Les confédérations, les membres et les ligues s’engagent à reconnaître Tribunal Arbitral du Sport  (TAS)  comme instance juridictionnelle indépendante. Ils s’engagent à prendre toutes les dispositions nécessaires pour que leurs membres ainsi que leurs joueurs et officiels se soumettent à l’arbitrage du TAS. En vertu de l’article  64-2 des statuts de la FIFA,  tout recours devant un tribunal ordinaire est interdit . Ainsi si jamais une fédération nationale de football  s’amuse à  soumettre un litige  à un tribunal national au lieu et place  su TAS , des sanctions  lui seront infligées qui peuvent aller jusqu’à la suspension ou l’exclusion de cette fédération , ce qui entrainera de facto l’exclusion de ses équipes  de toute compétition internationale .Par exemple la FIFA a suspendu en 2023 la fédération béninoise de football pour ingérence politique  après qu’un  tribunal de ce pays  ait annulé les élections de  la fédération béninoise de football et a nommé un comité provisoire pour gérer le football béninois .

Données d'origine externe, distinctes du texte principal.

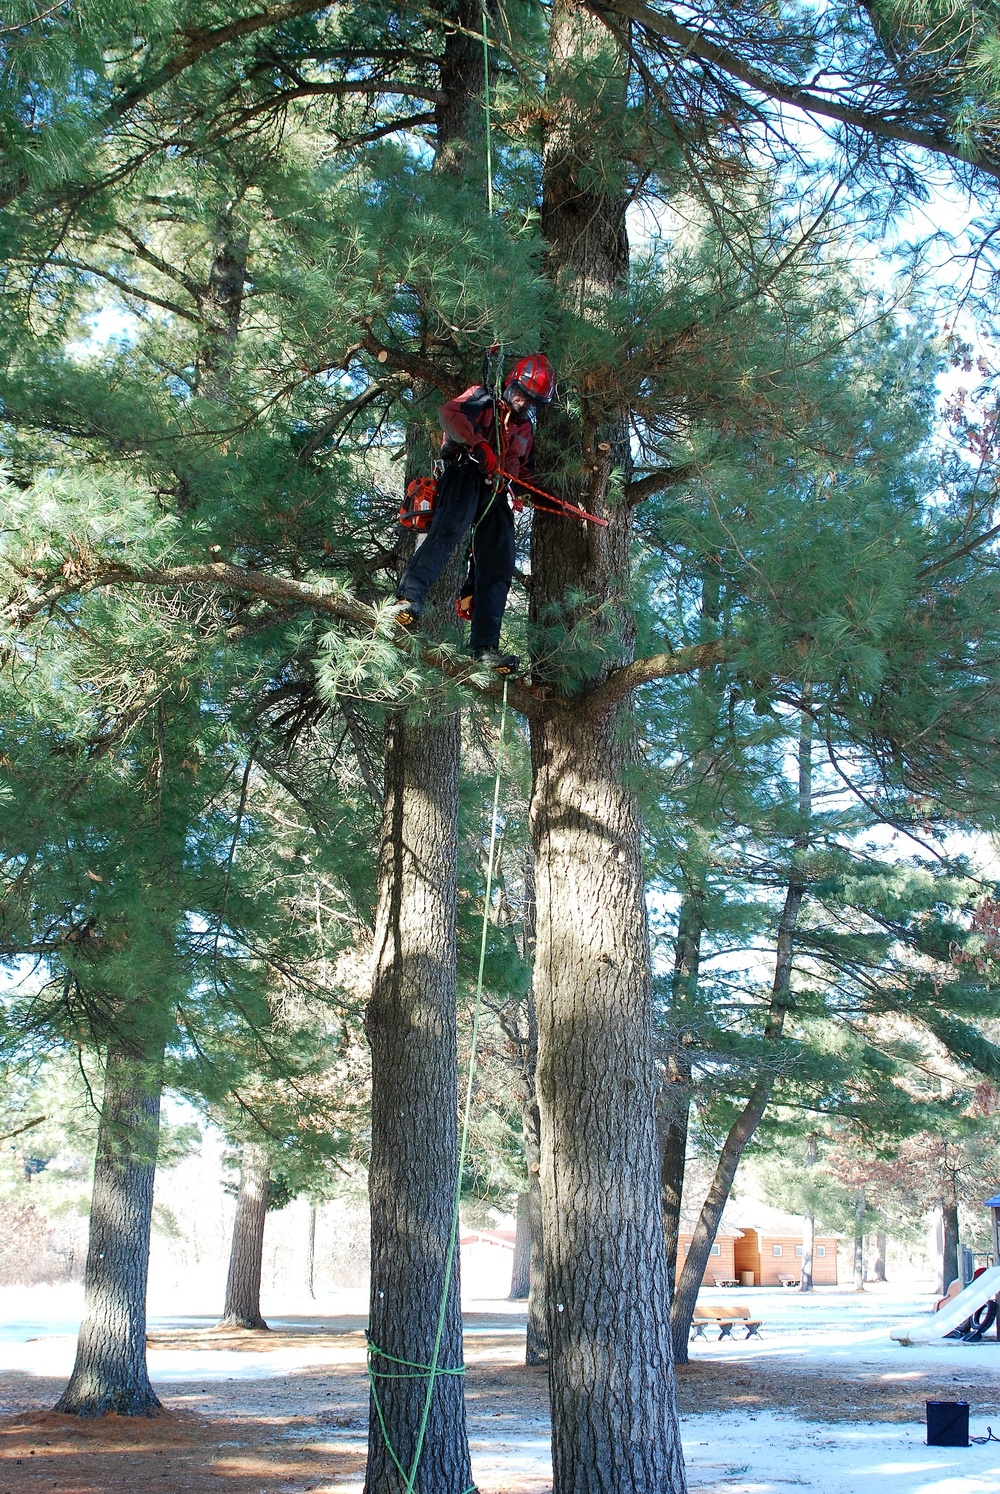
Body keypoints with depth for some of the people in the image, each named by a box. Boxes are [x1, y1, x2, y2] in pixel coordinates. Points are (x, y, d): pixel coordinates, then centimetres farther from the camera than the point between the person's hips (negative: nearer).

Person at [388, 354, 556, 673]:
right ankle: (409, 598, -49)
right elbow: (450, 413, -10)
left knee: (498, 567, -6)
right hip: (466, 476, -6)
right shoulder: (483, 399, 11)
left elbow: (525, 473, 38)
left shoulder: (526, 429, 31)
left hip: (497, 492, 7)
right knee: (447, 531, -33)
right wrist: (478, 445, -22)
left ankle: (485, 646, -10)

D’aucuns peuvent trouver  bizarre ou choquant que la FIFA , qui n’est en fin de compte  qu’une organisation non gouvernementale , puisse dicter sa volonté à un État souverain et échappe aux juridictions nationales. En vérité , heureusement qu’il en est ainsi car on peut aisément imaginer ce qui adviendra d’une fédération nationale de football dans  les pays non démocratiques qui sont  de par leur nature  enclins à  interférer dans le libre fonctionnement  des instances sportives. En sus d’éviter des interférences politiques ou economiques dans le football qui pourait compromettre l’independance , l’integrité et le developement de la FIFA , l’interdiction faite  aux tribunaux nationaux  de statuer sur les litiges liés au football et le transfert de ce pouvoir aux instances de la FIFA  sont à  même de garantir d’une part  un traitement plus rapide ,plus équitable et plus efficace de ces litiges en tenant compte des spécificités de ce sport , et d’autre part d’assoir une réglementation uniforme et cohérente que ne peuvent garantir les différents systèmes juridiques nationaux.